■ **SOURCE DOCUMENT**

I think we should talk maybe for a second about Antonin Scalia's concurrence.

Oh, yeah.

You know, in the past, we've talked about a style of concurrence pioneered by Brett Kavanaugh,

which is the concurrence that doesn't need to exist.

Right.

That's right.

But the author is not self-aware enough to realize that.

Right.

That's right.

Yeah.

Just repeating exactly what the majority just said.

It's like the legal version of that meme of the drunk guy at the bar, like talking into that girl's ear.

Yes.

You know what I'm talking about?

Yeah.

Yes, exactly.

And the girl's face is like, God, please kill me.

Just take me now.

Right.

Yes, exactly.

Yeah, but it's about like the non-delegation doctrine.

So, you know, most concurrences are where a justice is basically like, there's this other point that's unaddressed here.

I agree with the conclusion, but I want to address this point.

Then you've got the Kavanaugh variation.

There's the classic Clarence Thomas, which is like, I agree with the conclusion based on our precedent, but I would overturn everything.

Right, right.

And then you have the Scalia concurrence here is what I call the I could do this better concurrence.

That's right.

Which is when you're making the same points as the majority, not like Kavanaugh because you don't realize it,

but because he read the Thomas majority.

He read the Ginsburg dissent, which is very strong and really takes the majority to the mats.

Yeah, like takes them out to the woodshed.

Yeah, I mean, you read the Ginsburg Descent and you're like, that's the winning side of this argument.

■ **WORK TO BE COMPLETED**
Which people are named in the conversation about concurrences? Give each name as the text gives it.

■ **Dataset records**
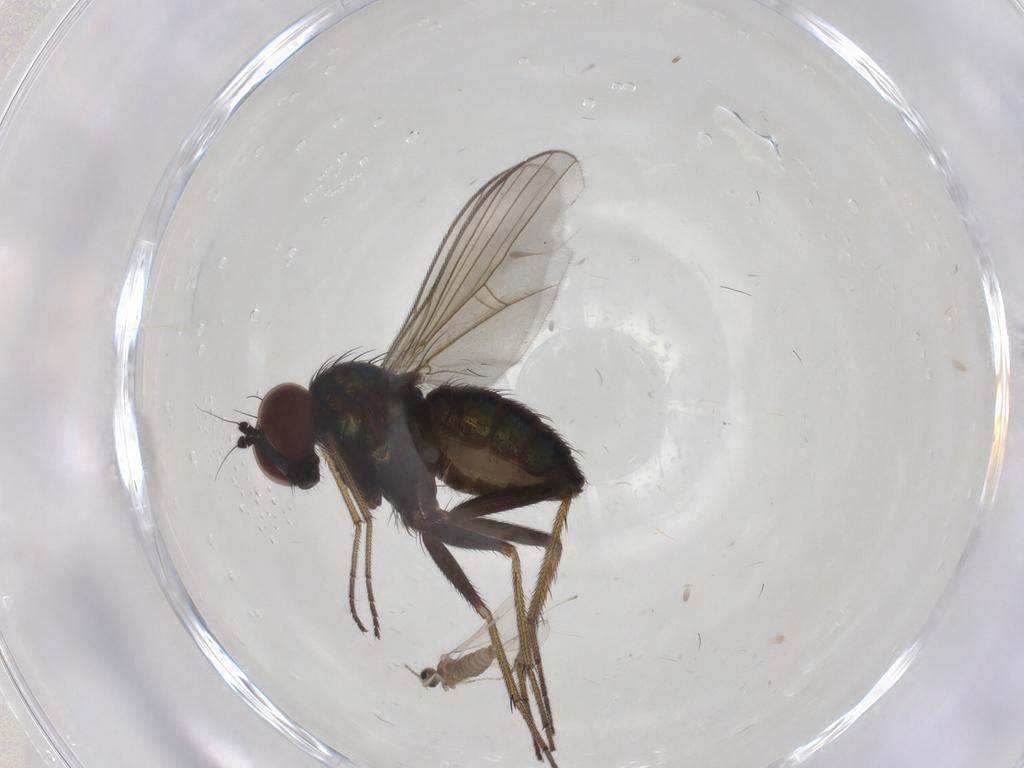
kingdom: Animalia
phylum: Arthropoda
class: Insecta
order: Diptera
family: Dolichopodidae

■ **ANSWER TO THIS TASK**
Antonin Scalia, Brett Kavanaugh, Clarence Thomas, Ginsburg